--- begin ---

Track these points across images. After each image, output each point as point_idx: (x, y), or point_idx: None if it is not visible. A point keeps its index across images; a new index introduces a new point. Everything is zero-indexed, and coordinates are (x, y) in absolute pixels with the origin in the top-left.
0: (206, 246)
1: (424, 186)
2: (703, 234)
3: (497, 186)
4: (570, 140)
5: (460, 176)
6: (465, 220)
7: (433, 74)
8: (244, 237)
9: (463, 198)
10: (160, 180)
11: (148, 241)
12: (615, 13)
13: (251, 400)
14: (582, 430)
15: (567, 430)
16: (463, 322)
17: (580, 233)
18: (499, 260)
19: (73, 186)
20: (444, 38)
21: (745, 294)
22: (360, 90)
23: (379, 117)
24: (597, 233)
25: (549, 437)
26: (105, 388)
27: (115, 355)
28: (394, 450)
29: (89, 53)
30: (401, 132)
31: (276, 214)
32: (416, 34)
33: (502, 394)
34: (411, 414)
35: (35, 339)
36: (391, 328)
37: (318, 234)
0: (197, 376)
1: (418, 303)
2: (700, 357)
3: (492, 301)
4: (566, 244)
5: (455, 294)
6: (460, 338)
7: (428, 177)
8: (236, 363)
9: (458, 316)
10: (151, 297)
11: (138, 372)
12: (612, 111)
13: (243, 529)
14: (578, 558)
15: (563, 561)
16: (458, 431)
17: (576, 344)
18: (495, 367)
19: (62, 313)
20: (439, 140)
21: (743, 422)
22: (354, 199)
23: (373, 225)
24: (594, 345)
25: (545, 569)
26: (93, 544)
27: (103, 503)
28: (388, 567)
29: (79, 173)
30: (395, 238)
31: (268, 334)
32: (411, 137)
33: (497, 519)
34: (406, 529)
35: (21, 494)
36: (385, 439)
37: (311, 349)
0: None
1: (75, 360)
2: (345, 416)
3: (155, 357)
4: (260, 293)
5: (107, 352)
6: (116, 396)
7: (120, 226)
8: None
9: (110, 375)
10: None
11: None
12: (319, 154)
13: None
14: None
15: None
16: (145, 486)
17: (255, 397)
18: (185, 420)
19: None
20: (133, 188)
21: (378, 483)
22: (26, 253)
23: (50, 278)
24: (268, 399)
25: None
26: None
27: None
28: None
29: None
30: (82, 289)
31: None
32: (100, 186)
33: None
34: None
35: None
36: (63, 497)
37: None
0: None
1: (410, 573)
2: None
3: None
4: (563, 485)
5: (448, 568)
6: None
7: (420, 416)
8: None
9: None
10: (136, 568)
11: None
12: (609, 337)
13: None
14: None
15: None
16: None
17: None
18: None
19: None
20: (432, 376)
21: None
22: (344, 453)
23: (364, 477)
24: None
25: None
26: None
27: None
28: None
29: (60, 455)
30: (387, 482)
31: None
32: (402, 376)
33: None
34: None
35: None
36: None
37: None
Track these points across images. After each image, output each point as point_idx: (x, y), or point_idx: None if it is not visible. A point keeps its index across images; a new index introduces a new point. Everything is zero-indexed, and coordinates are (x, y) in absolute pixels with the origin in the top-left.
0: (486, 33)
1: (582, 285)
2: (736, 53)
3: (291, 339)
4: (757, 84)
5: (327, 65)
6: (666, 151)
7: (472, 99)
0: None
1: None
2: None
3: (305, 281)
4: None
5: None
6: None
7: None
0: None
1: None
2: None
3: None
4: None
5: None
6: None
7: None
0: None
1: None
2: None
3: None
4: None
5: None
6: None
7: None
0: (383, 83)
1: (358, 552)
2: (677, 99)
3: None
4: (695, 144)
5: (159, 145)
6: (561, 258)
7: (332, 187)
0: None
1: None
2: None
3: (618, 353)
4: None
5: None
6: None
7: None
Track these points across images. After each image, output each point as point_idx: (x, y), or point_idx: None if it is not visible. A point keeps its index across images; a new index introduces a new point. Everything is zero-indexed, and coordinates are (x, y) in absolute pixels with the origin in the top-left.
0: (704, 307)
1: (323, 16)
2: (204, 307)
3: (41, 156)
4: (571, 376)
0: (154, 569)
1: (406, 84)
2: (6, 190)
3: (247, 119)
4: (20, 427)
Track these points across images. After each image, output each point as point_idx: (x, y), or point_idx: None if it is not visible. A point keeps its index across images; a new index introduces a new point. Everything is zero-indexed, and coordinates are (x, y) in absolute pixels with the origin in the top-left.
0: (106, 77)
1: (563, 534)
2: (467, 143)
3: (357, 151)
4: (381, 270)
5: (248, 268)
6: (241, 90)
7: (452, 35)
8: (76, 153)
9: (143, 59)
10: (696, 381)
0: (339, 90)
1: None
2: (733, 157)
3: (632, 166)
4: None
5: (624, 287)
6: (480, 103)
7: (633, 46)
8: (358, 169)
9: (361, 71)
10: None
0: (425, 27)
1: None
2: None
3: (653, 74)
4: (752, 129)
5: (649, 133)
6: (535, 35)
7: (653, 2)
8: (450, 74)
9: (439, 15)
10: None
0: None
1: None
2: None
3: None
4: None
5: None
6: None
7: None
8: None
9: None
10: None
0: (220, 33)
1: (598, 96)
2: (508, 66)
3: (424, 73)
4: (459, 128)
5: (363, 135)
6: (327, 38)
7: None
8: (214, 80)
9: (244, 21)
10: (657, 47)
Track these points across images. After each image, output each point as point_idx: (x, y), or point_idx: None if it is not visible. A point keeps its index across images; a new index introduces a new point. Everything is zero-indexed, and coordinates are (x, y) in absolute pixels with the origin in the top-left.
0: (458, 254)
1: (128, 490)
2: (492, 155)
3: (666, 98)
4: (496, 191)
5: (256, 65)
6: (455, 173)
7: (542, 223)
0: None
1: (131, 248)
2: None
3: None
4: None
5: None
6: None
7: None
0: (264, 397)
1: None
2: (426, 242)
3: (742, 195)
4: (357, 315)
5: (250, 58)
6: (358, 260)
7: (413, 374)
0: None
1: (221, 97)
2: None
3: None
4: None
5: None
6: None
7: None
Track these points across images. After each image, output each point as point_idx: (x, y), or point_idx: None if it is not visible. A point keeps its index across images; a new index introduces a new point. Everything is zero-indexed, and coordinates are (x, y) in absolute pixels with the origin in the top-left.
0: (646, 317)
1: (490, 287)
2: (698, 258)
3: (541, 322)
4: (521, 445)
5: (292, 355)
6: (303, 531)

--- end ---

Reproduce all of the rows above, substituting "in view" for every occurrence of "visible" and leaving everything else unchanged.

Track these points across images. After each image, output each point as point_idx: (x, y), or point_idx: None if it is not in view. A point keeps its index across images; a new index introduces a new point. Everything is zero-indexed, and coordinates are (x, y) in absolute pixels with the origin in the top-left.
0: (206, 246)
1: (424, 186)
2: (703, 234)
3: (497, 186)
4: (570, 140)
5: (460, 176)
6: (465, 220)
7: (433, 74)
8: (244, 237)
9: (463, 198)
10: (160, 180)
11: (148, 241)
12: (615, 13)
13: (251, 400)
14: (582, 430)
15: (567, 430)
16: (463, 322)
17: (580, 233)
18: (499, 260)
19: (73, 186)
20: (444, 38)
21: (745, 294)
22: (360, 90)
23: (379, 117)
24: (597, 233)
25: (549, 437)
26: (105, 388)
27: (115, 355)
28: (394, 450)
29: (89, 53)
30: (401, 132)
31: (276, 214)
32: (416, 34)
33: (502, 394)
34: (411, 414)
35: (35, 339)
36: (391, 328)
37: (318, 234)
0: (197, 376)
1: (418, 303)
2: (700, 357)
3: (492, 301)
4: (566, 244)
5: (455, 294)
6: (460, 338)
7: (428, 177)
8: (236, 363)
9: (458, 316)
10: (151, 297)
11: (138, 372)
12: (612, 111)
13: (243, 529)
14: (578, 558)
15: (563, 561)
16: (458, 431)
17: (576, 344)
18: (495, 367)
19: (62, 313)
20: (439, 140)
21: (743, 422)
22: (354, 199)
23: (373, 225)
24: (594, 345)
25: (545, 569)
26: (93, 544)
27: (103, 503)
28: (388, 567)
29: (79, 173)
30: (395, 238)
31: (268, 334)
32: (411, 137)
33: (497, 519)
34: (406, 529)
35: (21, 494)
36: (385, 439)
37: (311, 349)
0: None
1: (75, 360)
2: (345, 416)
3: (155, 357)
4: (260, 293)
5: (107, 352)
6: (116, 396)
7: (120, 226)
8: None
9: (110, 375)
10: None
11: None
12: (319, 154)
13: None
14: None
15: None
16: (145, 486)
17: (255, 397)
18: (185, 420)
19: None
20: (133, 188)
21: (378, 483)
22: (26, 253)
23: (50, 278)
24: (268, 399)
25: None
26: None
27: None
28: None
29: None
30: (82, 289)
31: None
32: (100, 186)
33: None
34: None
35: None
36: (63, 497)
37: None
0: None
1: (410, 573)
2: None
3: None
4: (563, 485)
5: (448, 568)
6: None
7: (420, 416)
8: None
9: None
10: (136, 568)
11: None
12: (609, 337)
13: None
14: None
15: None
16: None
17: None
18: None
19: None
20: (432, 376)
21: None
22: (344, 453)
23: (364, 477)
24: None
25: None
26: None
27: None
28: None
29: (60, 455)
30: (387, 482)
31: None
32: (402, 376)
33: None
34: None
35: None
36: None
37: None
Track these points across images. After each image, output each point as point_idx: (x, y), or point_idx: None if it is not in view. A point keeps its index across images; a new index introduces a new point. Everything is zero-indexed, and coordinates are (x, y) in absolute pixels with the origin in the top-left.
0: (486, 33)
1: (582, 285)
2: (736, 53)
3: (291, 339)
4: (757, 84)
5: (327, 65)
6: (666, 151)
7: (472, 99)
0: None
1: None
2: None
3: (305, 281)
4: None
5: None
6: None
7: None
0: None
1: None
2: None
3: None
4: None
5: None
6: None
7: None
0: None
1: None
2: None
3: None
4: None
5: None
6: None
7: None
0: (383, 83)
1: (358, 552)
2: (677, 99)
3: None
4: (695, 144)
5: (159, 145)
6: (561, 258)
7: (332, 187)
0: None
1: None
2: None
3: (618, 353)
4: None
5: None
6: None
7: None
Track these points across images. After each image, output each point as point_idx: (x, y), or point_idx: None if it is not in view. A point keeps its index across images; a new index introduces a new point. Everything is zero-indexed, and coordinates are (x, y) in absolute pixels with the origin in the top-left.
0: (704, 307)
1: (323, 16)
2: (204, 307)
3: (41, 156)
4: (571, 376)
0: (154, 569)
1: (406, 84)
2: (6, 190)
3: (247, 119)
4: (20, 427)
Track these points across images. After each image, output each point as point_idx: (x, y), or point_idx: None if it is not in view. A point keeps its index across images; a new index introduces a new point. Everything is zero-indexed, and coordinates are (x, y) in absolute pixels with the origin in the top-left.
0: (106, 77)
1: (563, 534)
2: (467, 143)
3: (357, 151)
4: (381, 270)
5: (248, 268)
6: (241, 90)
7: (452, 35)
8: (76, 153)
9: (143, 59)
10: (696, 381)
0: (339, 90)
1: None
2: (733, 157)
3: (632, 166)
4: None
5: (624, 287)
6: (480, 103)
7: (633, 46)
8: (358, 169)
9: (361, 71)
10: None
0: (425, 27)
1: None
2: None
3: (653, 74)
4: (752, 129)
5: (649, 133)
6: (535, 35)
7: (653, 2)
8: (450, 74)
9: (439, 15)
10: None
0: None
1: None
2: None
3: None
4: None
5: None
6: None
7: None
8: None
9: None
10: None
0: (220, 33)
1: (598, 96)
2: (508, 66)
3: (424, 73)
4: (459, 128)
5: (363, 135)
6: (327, 38)
7: None
8: (214, 80)
9: (244, 21)
10: (657, 47)
Track these points across images. After each image, output each point as point_idx: (x, y), or point_idx: None if it is not in view. A point keeps its index across images; a new index introduces a new point. Everything is zero-indexed, and coordinates are (x, y) in absolute pixels with the origin in the top-left.
0: (458, 254)
1: (128, 490)
2: (492, 155)
3: (666, 98)
4: (496, 191)
5: (256, 65)
6: (455, 173)
7: (542, 223)
0: None
1: (131, 248)
2: None
3: None
4: None
5: None
6: None
7: None
0: (264, 397)
1: None
2: (426, 242)
3: (742, 195)
4: (357, 315)
5: (250, 58)
6: (358, 260)
7: (413, 374)
0: None
1: (221, 97)
2: None
3: None
4: None
5: None
6: None
7: None
Track these points across images. After each image, output each point as point_idx: (x, y), or point_idx: None if it is not in view. A point keeps its index across images; a new index introduces a new point. Everything is zero-indexed, and coordinates are (x, y) in absolute pixels with the origin in the top-left.
0: (646, 317)
1: (490, 287)
2: (698, 258)
3: (541, 322)
4: (521, 445)
5: (292, 355)
6: (303, 531)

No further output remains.